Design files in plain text
_ _ _ _ _ _ _

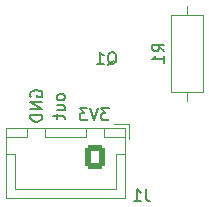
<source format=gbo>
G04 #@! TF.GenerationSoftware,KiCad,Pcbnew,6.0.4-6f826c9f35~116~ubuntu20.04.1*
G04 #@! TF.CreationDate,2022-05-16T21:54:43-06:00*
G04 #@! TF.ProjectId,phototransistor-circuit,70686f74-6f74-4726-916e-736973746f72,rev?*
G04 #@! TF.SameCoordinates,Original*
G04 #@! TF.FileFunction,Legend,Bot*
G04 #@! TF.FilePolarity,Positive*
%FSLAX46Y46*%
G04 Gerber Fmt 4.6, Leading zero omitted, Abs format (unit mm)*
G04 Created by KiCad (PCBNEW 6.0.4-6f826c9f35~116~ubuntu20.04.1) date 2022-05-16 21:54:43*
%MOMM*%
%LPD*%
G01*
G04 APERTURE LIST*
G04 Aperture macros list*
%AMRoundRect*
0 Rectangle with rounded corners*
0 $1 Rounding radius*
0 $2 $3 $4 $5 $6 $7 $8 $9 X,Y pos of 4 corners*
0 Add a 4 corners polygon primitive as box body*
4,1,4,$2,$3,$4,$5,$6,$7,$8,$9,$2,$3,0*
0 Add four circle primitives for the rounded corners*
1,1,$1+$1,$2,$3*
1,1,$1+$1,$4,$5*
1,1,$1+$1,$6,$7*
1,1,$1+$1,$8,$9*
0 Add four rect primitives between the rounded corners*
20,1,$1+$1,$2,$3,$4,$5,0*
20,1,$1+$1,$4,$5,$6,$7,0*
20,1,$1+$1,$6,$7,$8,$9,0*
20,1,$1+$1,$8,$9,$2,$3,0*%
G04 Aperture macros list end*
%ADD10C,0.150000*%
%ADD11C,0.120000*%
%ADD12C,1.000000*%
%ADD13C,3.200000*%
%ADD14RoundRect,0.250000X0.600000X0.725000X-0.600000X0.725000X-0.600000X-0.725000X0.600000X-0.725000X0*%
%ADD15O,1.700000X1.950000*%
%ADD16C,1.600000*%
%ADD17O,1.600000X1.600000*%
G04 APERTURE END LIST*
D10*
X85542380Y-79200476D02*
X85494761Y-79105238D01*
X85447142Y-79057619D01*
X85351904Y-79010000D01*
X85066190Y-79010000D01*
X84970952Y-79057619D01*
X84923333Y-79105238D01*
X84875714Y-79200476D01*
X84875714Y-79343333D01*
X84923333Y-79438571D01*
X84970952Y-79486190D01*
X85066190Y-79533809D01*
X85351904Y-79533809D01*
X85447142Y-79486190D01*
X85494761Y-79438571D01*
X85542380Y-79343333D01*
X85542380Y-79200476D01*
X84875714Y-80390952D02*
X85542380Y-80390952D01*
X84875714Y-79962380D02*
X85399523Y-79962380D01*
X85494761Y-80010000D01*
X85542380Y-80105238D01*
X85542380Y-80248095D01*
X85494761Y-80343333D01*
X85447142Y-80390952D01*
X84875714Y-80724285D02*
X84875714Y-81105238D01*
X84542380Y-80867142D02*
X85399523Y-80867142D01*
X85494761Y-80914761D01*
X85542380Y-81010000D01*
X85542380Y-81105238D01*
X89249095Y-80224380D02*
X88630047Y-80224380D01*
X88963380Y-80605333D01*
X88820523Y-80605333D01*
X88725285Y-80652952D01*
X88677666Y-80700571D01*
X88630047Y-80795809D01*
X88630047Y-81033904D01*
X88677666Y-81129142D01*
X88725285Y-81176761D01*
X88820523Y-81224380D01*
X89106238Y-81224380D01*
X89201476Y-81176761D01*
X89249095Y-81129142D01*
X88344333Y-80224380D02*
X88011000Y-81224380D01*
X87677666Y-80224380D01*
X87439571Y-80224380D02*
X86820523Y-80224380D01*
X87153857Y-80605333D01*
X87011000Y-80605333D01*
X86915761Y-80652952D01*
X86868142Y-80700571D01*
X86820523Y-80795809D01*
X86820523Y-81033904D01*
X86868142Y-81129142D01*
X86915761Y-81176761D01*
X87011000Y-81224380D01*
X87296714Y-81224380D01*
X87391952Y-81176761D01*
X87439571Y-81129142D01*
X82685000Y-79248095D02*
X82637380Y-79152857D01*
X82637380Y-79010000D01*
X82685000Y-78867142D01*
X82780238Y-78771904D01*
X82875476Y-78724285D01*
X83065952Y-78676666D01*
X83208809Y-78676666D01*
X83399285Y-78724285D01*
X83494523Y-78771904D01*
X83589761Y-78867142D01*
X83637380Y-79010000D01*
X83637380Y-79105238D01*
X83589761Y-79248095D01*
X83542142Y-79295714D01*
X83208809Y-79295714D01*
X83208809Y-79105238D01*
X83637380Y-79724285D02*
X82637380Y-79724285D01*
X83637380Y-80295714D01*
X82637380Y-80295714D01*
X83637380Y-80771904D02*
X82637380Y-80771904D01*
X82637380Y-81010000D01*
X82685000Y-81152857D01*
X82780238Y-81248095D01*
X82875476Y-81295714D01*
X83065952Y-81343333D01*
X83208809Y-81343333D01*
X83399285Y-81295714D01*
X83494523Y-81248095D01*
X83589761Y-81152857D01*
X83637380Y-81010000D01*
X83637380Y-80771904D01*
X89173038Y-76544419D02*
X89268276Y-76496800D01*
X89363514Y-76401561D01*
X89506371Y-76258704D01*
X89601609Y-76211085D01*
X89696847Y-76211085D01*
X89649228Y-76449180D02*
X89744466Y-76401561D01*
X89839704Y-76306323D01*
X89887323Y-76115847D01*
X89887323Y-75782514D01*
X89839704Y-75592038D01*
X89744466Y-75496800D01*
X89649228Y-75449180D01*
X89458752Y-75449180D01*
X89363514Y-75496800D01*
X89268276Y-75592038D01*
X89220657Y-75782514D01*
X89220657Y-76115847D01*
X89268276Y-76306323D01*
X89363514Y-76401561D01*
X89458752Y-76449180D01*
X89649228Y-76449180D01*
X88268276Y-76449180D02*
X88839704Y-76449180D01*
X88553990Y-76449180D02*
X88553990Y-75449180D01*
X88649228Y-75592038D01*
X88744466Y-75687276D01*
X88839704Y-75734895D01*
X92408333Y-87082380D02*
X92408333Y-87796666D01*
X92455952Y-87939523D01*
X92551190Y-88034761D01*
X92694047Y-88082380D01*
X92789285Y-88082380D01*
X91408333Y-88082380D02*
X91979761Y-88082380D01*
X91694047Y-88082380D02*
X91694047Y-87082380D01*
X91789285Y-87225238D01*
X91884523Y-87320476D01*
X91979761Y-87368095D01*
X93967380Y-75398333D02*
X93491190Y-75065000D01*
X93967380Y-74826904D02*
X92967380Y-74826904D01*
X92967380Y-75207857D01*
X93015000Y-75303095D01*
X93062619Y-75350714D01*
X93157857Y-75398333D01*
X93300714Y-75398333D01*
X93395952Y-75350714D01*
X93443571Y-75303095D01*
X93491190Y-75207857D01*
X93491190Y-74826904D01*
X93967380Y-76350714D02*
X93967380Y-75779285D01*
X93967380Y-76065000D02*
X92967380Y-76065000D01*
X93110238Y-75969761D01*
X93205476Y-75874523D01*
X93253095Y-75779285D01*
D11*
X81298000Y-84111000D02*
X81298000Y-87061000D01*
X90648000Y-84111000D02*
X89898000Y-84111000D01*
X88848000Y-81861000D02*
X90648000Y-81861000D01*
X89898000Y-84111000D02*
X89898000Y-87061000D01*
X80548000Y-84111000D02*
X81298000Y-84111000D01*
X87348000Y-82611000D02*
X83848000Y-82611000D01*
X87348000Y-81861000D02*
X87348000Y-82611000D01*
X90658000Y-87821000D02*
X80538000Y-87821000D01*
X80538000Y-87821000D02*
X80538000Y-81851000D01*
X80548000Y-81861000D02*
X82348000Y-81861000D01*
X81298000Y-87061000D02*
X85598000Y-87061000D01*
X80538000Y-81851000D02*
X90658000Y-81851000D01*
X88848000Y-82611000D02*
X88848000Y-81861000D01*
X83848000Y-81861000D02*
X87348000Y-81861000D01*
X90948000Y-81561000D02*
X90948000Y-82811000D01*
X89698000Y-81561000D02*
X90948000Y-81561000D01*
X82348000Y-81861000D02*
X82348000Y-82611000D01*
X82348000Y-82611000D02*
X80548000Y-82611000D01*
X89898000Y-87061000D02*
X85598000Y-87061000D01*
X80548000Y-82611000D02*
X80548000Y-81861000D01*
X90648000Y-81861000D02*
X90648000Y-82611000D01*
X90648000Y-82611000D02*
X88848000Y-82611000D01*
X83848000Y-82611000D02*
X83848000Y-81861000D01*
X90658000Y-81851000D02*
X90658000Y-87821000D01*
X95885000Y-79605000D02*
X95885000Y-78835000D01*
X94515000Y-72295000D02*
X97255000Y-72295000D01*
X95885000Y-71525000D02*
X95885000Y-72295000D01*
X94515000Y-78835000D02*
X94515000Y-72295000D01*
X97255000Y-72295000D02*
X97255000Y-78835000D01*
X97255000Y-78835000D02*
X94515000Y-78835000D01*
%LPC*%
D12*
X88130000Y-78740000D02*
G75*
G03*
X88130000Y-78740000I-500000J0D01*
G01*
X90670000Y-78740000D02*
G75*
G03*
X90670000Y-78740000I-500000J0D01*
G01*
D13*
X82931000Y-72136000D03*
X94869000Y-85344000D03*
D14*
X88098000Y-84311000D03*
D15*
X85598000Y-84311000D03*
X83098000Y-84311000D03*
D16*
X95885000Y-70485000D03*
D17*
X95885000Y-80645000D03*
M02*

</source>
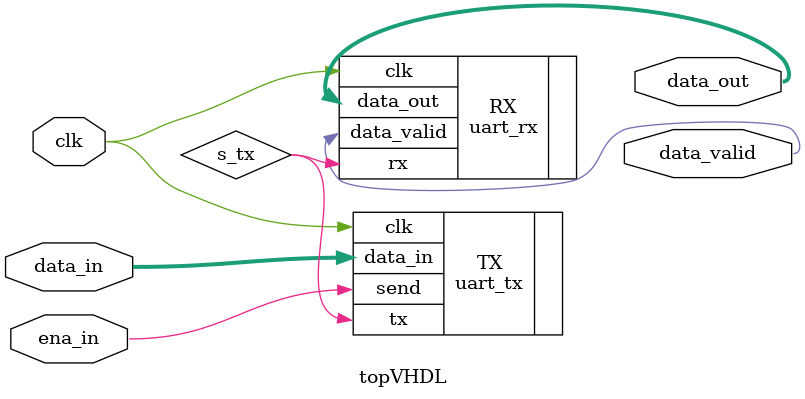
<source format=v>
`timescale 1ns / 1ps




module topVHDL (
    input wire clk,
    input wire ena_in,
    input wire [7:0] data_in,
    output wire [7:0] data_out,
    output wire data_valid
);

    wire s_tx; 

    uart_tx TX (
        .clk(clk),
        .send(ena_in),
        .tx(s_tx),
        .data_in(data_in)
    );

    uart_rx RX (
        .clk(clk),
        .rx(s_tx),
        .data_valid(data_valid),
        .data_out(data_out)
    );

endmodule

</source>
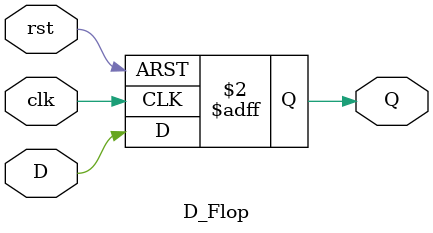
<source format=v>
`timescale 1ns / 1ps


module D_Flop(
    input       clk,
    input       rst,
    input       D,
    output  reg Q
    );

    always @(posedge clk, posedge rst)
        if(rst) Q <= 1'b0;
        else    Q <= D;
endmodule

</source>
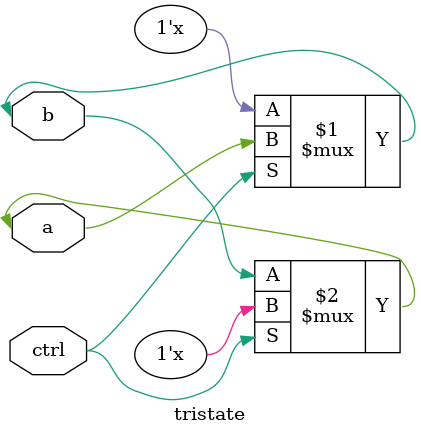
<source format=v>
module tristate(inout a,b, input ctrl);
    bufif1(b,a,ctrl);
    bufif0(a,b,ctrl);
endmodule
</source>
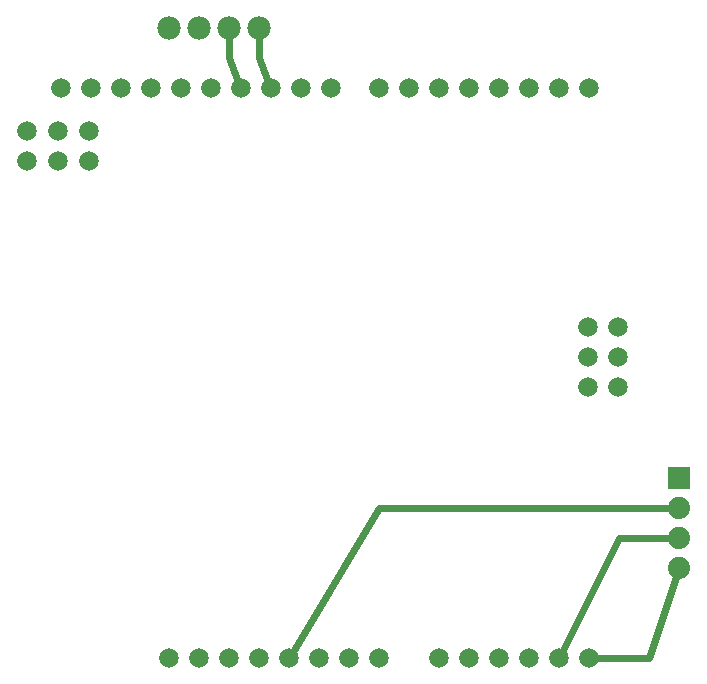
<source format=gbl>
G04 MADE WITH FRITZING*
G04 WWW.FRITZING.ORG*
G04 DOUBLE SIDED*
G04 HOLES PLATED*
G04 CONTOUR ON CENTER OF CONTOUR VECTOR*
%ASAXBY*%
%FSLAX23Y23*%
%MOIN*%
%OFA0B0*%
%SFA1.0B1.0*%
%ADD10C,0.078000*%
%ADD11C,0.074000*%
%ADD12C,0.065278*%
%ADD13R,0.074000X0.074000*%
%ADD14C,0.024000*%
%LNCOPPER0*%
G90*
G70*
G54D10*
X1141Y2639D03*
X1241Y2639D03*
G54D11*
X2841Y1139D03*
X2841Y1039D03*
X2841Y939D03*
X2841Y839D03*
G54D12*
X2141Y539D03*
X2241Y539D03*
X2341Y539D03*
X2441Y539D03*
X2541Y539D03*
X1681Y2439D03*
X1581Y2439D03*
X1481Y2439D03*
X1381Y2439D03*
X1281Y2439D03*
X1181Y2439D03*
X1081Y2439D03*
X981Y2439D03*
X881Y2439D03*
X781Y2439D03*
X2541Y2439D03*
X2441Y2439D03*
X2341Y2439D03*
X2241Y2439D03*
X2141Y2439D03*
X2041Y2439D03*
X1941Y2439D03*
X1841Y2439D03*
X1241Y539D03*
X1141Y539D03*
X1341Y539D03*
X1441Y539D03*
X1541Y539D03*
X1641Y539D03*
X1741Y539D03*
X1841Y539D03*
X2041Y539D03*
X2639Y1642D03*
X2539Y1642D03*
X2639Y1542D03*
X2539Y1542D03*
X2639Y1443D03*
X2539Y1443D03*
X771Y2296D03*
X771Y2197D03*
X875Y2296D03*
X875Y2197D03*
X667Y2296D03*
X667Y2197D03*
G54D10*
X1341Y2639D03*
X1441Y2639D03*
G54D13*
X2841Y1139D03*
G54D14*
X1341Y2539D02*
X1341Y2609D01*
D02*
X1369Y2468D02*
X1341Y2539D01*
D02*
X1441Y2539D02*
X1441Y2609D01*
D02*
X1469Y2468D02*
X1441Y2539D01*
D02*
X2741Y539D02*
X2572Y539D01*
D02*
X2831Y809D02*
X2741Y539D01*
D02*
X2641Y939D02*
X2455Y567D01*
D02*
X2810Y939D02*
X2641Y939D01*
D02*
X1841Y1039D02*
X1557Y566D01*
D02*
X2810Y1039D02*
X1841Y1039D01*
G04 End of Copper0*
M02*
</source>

_ _ _ _ _ _ _

Problem description ->
Return the stretch of data that begins with the line showing "X83098000Y-84311000D03*" and goes on through the line showing "G04 HOLES PLATED*", exactly, with pictures removed.

Task solution ->
X83098000Y-84311000D03*
D16*
X95885000Y-70485000D03*
D17*
X95885000Y-80645000D03*
M02*

</source>
<source format=v>
`timescale 1ns / 1ps




module topVHDL (
    input wire clk,
    input wire ena_in,
    input wire [7:0] data_in,
    output wire [7:0] data_out,
    output wire data_valid
);

    wire s_tx; 

    uart_tx TX (
        .clk(clk),
        .send(ena_in),
        .tx(s_tx),
        .data_in(data_in)
    );

    uart_rx RX (
        .clk(clk),
        .rx(s_tx),
        .data_valid(data_valid),
        .data_out(data_out)
    );

endmodule

</source>
<source format=v>
`timescale 1ns / 1ps


module D_Flop(
    input       clk,
    input       rst,
    input       D,
    output  reg Q
    );

    always @(posedge clk, posedge rst)
        if(rst) Q <= 1'b0;
        else    Q <= D;
endmodule

</source>
<source format=v>
module tristate(inout a,b, input ctrl);
    bufif1(b,a,ctrl);
    bufif0(a,b,ctrl);
endmodule
</source>
<source format=gbl>
G04 MADE WITH FRITZING*
G04 WWW.FRITZING.ORG*
G04 DOUBLE SIDED*
G04 HOLES PLATED*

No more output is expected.